> _Collected data entries_

________________

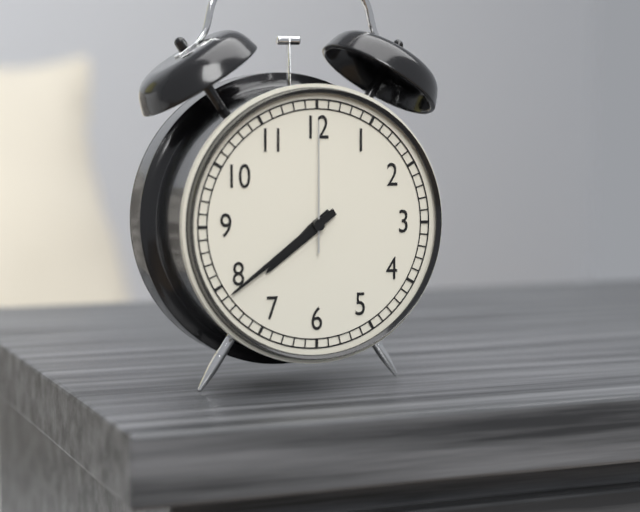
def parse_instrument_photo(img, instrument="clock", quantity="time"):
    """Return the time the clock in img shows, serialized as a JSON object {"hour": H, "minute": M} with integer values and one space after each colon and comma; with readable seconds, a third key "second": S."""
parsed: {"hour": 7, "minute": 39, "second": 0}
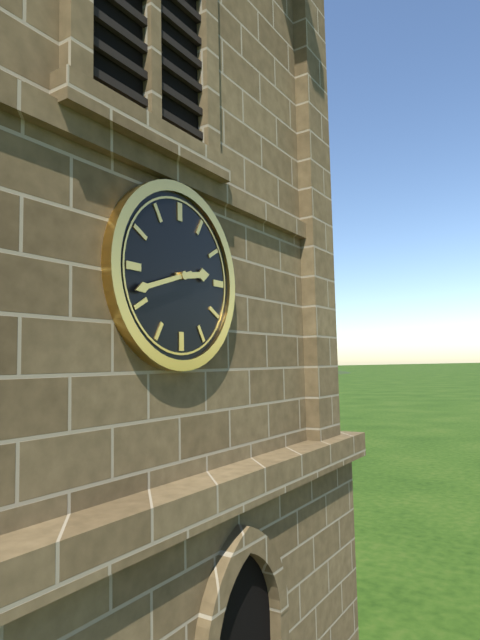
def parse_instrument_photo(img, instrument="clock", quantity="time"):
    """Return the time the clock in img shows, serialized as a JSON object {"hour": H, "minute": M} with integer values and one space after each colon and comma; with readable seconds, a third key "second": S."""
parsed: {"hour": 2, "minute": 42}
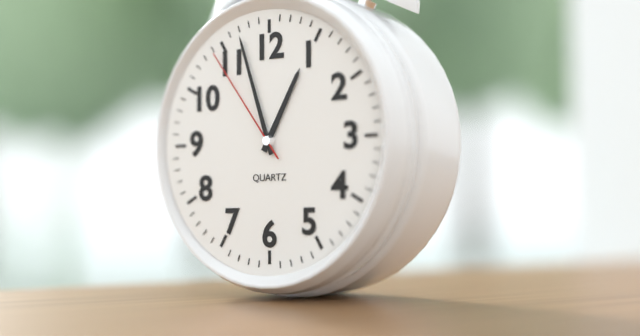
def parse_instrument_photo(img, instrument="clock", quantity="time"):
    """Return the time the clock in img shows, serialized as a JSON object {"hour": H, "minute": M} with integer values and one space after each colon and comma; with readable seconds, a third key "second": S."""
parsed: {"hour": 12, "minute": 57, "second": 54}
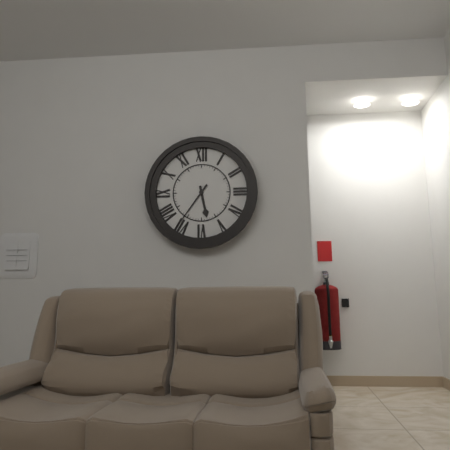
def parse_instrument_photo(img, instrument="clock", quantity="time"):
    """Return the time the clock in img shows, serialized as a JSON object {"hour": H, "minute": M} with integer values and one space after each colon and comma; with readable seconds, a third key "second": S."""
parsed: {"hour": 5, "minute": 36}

________________

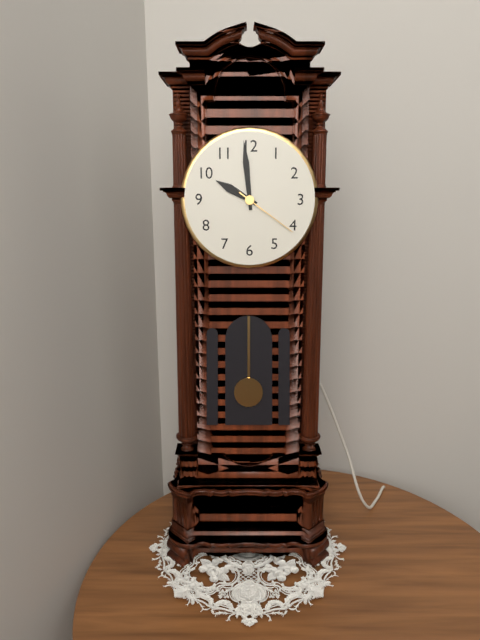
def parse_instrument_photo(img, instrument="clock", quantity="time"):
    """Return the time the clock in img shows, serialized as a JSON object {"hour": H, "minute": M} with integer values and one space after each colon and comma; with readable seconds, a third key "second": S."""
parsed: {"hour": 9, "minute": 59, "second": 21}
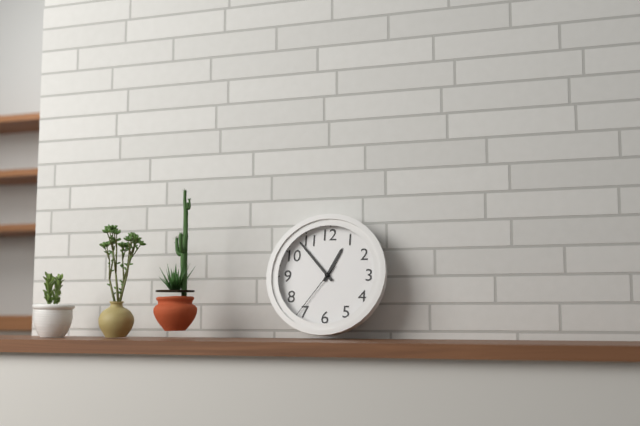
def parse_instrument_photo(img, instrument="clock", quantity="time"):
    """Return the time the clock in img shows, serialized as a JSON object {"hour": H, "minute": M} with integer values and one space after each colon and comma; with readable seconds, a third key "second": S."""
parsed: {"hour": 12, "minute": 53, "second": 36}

________________

> _Task brief_
Gather every line in the entries above that contains the string "parsed". Copy each line whole.

> _Exercise solution_
parsed: {"hour": 7, "minute": 39, "second": 0}
parsed: {"hour": 2, "minute": 42}
parsed: {"hour": 12, "minute": 57, "second": 54}
parsed: {"hour": 5, "minute": 36}
parsed: {"hour": 9, "minute": 59, "second": 21}
parsed: {"hour": 12, "minute": 53, "second": 36}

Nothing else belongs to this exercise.